EXPLORAR EL MATERIAL:
1. Responde según el texto sobre el lenguaje de la guerra:
(a) ¿Cuántos años de guerra ha vivido Colombia?
(b) ¿Con qué criterio se cataloga una masacre como "sin importancia", "medianamente importante" o "importante"?
(c) ¿Qué palabras quedan sepultadas bajo montañas de cadáveres?
2. Prosigue, por favor, el texto sobre el lenguaje de la guerra a partir de su última oración.

TEXTO DE LECTURA:
....

Por: Diógenes Armando Pino Ávila
Los 50 años de guerra que ha
vivido Colombia ha dado como resultado que el vocabulario funesto del
exterminio se haya enriquecido al ritmo de la barbarie y de la muerte, pues en
esta Colombia de ahora, solo se habla de atentados, minas antipersonas,
tatucos, secuestros, bombardeos, muertes, masacres, y mutilados como si las
palabras que describen el horrendo espectáculo de la muerte fueran palabras
normales en nuestra cotidiana expresión.
Es tal la presencia del conflicto que nos parece normal una toma
guerrillera o una masacre, la cual la catalogamos de “sin importancia”,
“medianamente importante” o “importante” por el número de muerte que reporte,
sin que sintamos dolor de patria por los que caen, sean civiles, soldados,
policías, paramilitares o guerrilleros, sin sentir que los caídos en esencia
son colombianos, compatriotas nuestros.
Hemos perdido la sensibilidad
social a tal punto que involucramos en nuestro leguaje, sin vergüenza ninguna,
el dialecto de la desenfrenada confrontación armada y repetimos sin pudor
ninguno expresiones como: dados de baja, desertados, reinsertados, motosierras,
desmembrados, desaparecidos, falsos positivos, fosas comunes y emboscadas, como
si la tétrica realidad que vive nuestra patria a través de la guerra hubiera realizado
el trueque maligno, implantando esas palabras y sepultando bajo montañas de
cadáveres palabras como honradez, vida, trabajo, honestidad y tantas otras con
que nuestros mayores nos enseñaron a hablar para trasegar por la vida.

....

[Datos almacenados]
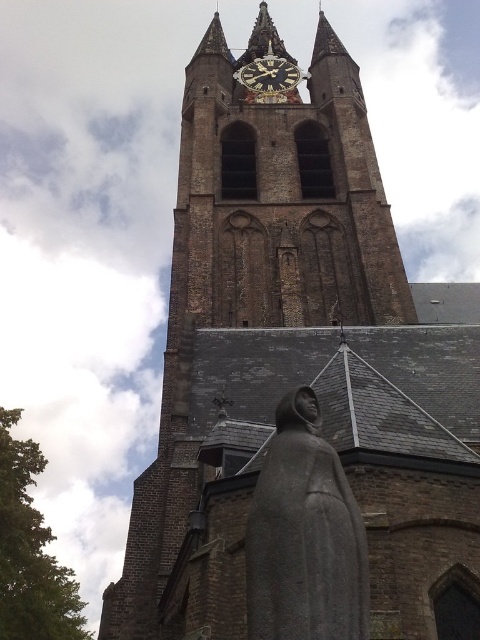
You are standing at the entrance of the historic church tower and want to find the gray stone statue at center. According to the coordinates given, where should you look relative to the tower?

The gray stone statue at center is located at coordinates point (304, 536), which means it is positioned to the right and slightly below the center of the tower.

You are a tourist standing in front of the church tower. You want to take a photo that includes both the gray stone statue at center and the dark brown wooden clock at center. Which object should you focus on first to ensure both are in the frame?

The gray stone statue at center is below the dark brown wooden clock at center, so you should focus on the dark brown wooden clock at center first to ensure both are in the frame.

You are standing in front of the church and want to take a photo of the brown stone clock tower at center. The camera you are using has a zoom lens that can focus on a specific point. The point you should focus on to capture the entire clock tower is point (280,196). Is this point the correct one for the brown stone clock tower at center?

Yes, the point (280,196) is the correct focus point for the brown stone clock tower at center as it is represented by that coordinate.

....

RESPUESTAS NUMERADAS:
1.
(a) 50 años.
(b) Por el número de muertes que reporte.
(c) Honradez, vida, trabajo, honestidad y tantas otras con que los mayores enseñaron a hablar.

2.
Pareciera que la lengua nuestra
se volviera cerrera y que a cada momento se encabritara desbocada por el
despeñadero tenebroso del salvajismo, pues nos suena a música palabras como: condecoraciones,
calificación de servicios, aviones, metrallas, fusiles, misiles, armas blancas,
armas de fuego, atracos, boleteos, paseos de la muerte, fleteos y demás, verbal
parafernalia de esta conflagración demencial, parece que el olor a pólvora
enervara nuestros instintos y el olor a muerte nos parece exquisita fragancia
que nos dopa en un viaje de locura a los inicios de hombre primitivo.
En esta locura de la beligerancia
que vivimos la palabra honor y moral toma significados diferentes, para los
civiles significa entre otras acepciones «Cualidad moral que lleva al
cumplimiento de los propios deberes respecto del prójimo y de uno mismo» mientras que para los militares tiene una
significación muy ligada a la batalla y han manifestado su malestar por una
propaganda donde el presidente candidato le pregunta a unas madres «¿Usted
prestaría sus hijos para la guerra? » Con la palabra moral ocurre otro tanto similar
ya que escuchando a los generales en retiro manifiestan que la moral se le baja
a la tropa si se firma la paz, como si la moral se alimentara de la refriega.
Con El gobierno actual se pone
sobre el tapete el tema tabú de la guerra y de las víctimas, temática ésta que
los gobiernos anteriores no querían ni mencionar, ya que se ocupaban de
disertaciones semánticas sobre la confrontación contra la guerrilla y la paz,
primando el concepto de que en Colombia no había conflicto armado, soportando
esta falacia en el entendido de que si el gobierno lo mencionaba era reconocer
el estado de beligerancia de la guerrilla y por tanto darle un estatus
internacional de combatientes en un conflicto interno en el país. Lo anterior
era como si un paciente que recibe quimioterapia, sostuviera que la falta de
cabellos es producto del nuevo look rapado que quiere poner de moda, porque si
menciona la palabra quimioterapia es reconocer que tiene cáncer y si lo
reconoce la enfermedad avanza fuera de control.
Hoy por hoy se abre la
posibilidad real de firmar una paz negociada que permita que nuestros hijos y
nietos disfruten por fin de una Colombia en paz y que el pueblo colombiano
pueda de verdad viajar por las carreteras del país sin la zozobra de las pescas
milagrosas, de los atentados de la guerrilla o del riesgo de otros elementos
armados que también son agentes del conflicto.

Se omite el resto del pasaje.